La Bhagavadgita (Canto del Divino), poema di contenuto religioso divenuto nella storia un testo sacro tra i più popolari e amati dai fedeli dell’Induismo, in più di un passo descrive la postura tipica del meditante, che a gambe incrociate, con la schiena dritta, gli occhi chiusi – concentrati in un punto situato al centro della fronte, conosciuto anche come il terzo occhio di Shiva – portando l’attenzione alla regolarità del proprio respiro, si radica nel momento presente tenendo a bada tutte le irregolarità della mente, le emozioni, i pensieri, fino a raggiungere uno stato di equidistanza, di assenza di giudizio, di pura osservazione attenta e passiva della propria esperienza interiore.
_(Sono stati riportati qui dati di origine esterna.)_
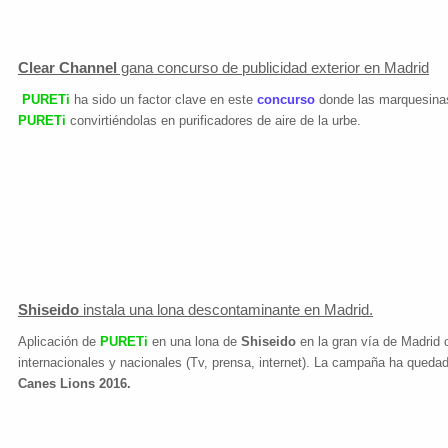
Clear Channel
gana concurso de publicidad exterior en Madrid
PURETi
ha sido un factor clave en este
concurso
donde las marquesinas
PURETi
convirtiéndolas en purificadores de aire de la urbe.
Shiseido
instala una lona descontaminante en Madrid.
Aplicación de
PURETi
en una lona de
Shiseido
en la gran vía de Madrid
internacionales y nacionales (Tv, prensa, internet). La campaña ha quedado
Canes Lions 2016.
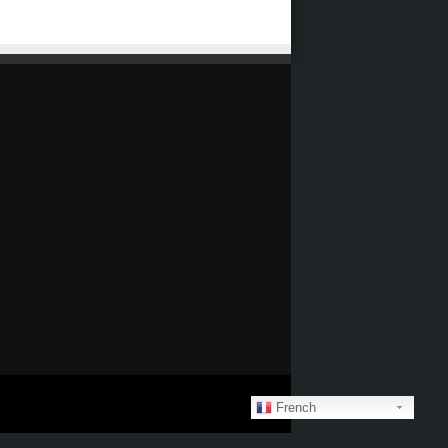
French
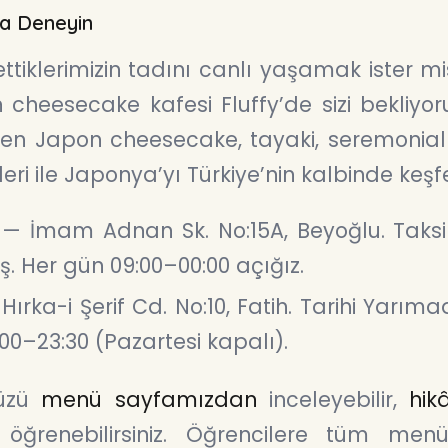
’da Deneyin
tiklerimizin tadını canlı yaşamak ister mis
n cheesecake kafesi Fluffy’de sizi bekliyor
şen Japon cheesecake, tayaki, seremonia
i ile Japonya’yı Türkiye’nin kalbinde keşf
— İmam Adnan Sk. No:15A, Beyoğlu. Taks
. Her gün 09:00–00:00 açığız.
ırka-i Şerif Cd. No:10, Fatih. Tarihi Yarım
00–23:30 (Pazartesi kapalı).
üzü
menü sayfamızdan
inceleyebilir,
hik
öğrenebilirsiniz. Öğrencilere tüm me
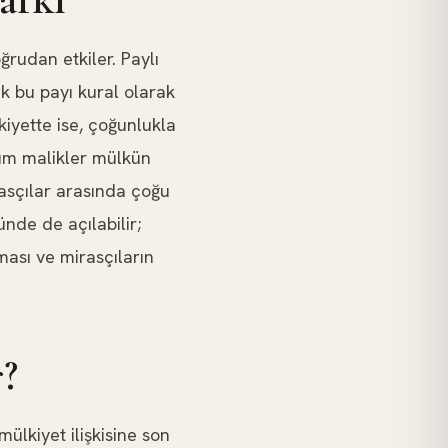
ğrudan etkiler. Paylı
ak bu payı kural olarak
lkiyette ise, çoğunlukla
 tüm malikler mülkün
rasçılar arasında çoğu
ünde de açılabilir;
ması ve mirasçıların
r?
mülkiyet ilişkisine son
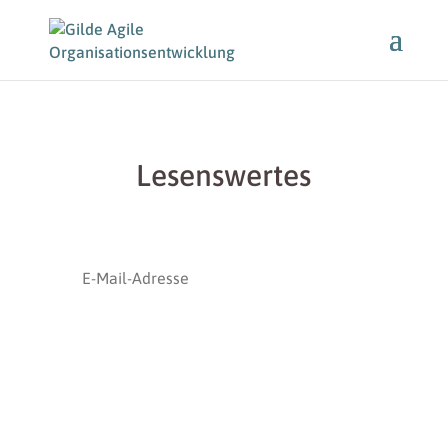
Lesenswertes
Abonnieren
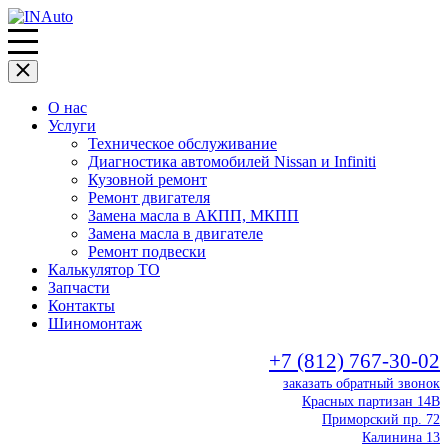
О нас
Услуги
Техническое обслуживание
Диагностика автомобилей Nissan и Infiniti
Кузовной ремонт
Ремонт двигателя
Замена масла в АКПП, МКПП
Замена масла в двигателе
Ремонт подвески
Калькулятор ТО
Запчасти
Контакты
Шиномонтаж
+7 (812) 767-30-02
заказать обратный звонок
Красных партизан 14В
Приморский пр. 72
Калинина 13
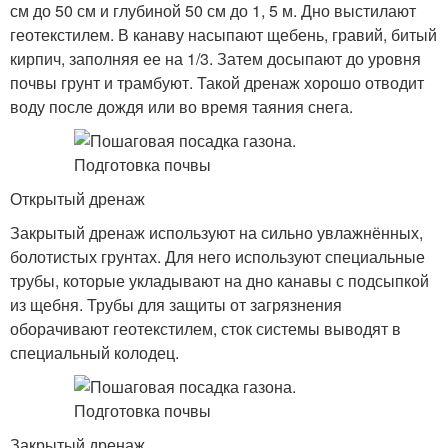
см до 50 см и глубиной 50 см до 1, 5 м. Дно выстилают
геотекстилем. В канаву насыпают щебень, гравий, битый
кирпич, заполняя ее на 1/3. Затем досыпают до уровня
почвы грунт и трамбуют. Такой дренаж хорошо отводит
воду после дождя или во время таяния снега.
Открытый дренаж
Закрытый дренаж используют на сильно увлажнённых,
болотистых грунтах. Для него используют специальные
трубы, которые укладывают на дно канавы с подсыпкой
из щебня. Трубы для защиты от загрязнения
оборачивают геотекстилем, сток системы выводят в
специальный колодец.
Закрытый дренаж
Le Asana (posizioni yoga), il Pranayama (scienza del controllo dell’energia vitale tramite il respiro) e il Dharana (concentrazione) sono tutte tappe che, gradualmente, dal corpo alla mente, purificano il corpo, stabilizzano il sistema nervoso, raffinano l’energia vitale e la coscienza per permettere di accedere alla meditazione con più facilità.
Quando l’esperienza della meditazione da fugace e momentanea si fa stabile e permea la vita del saggio si fa esperienza del Samadhi (integrazione) in cui non c’è più confine tra il soggetto e il mondo, tra Io e Dio.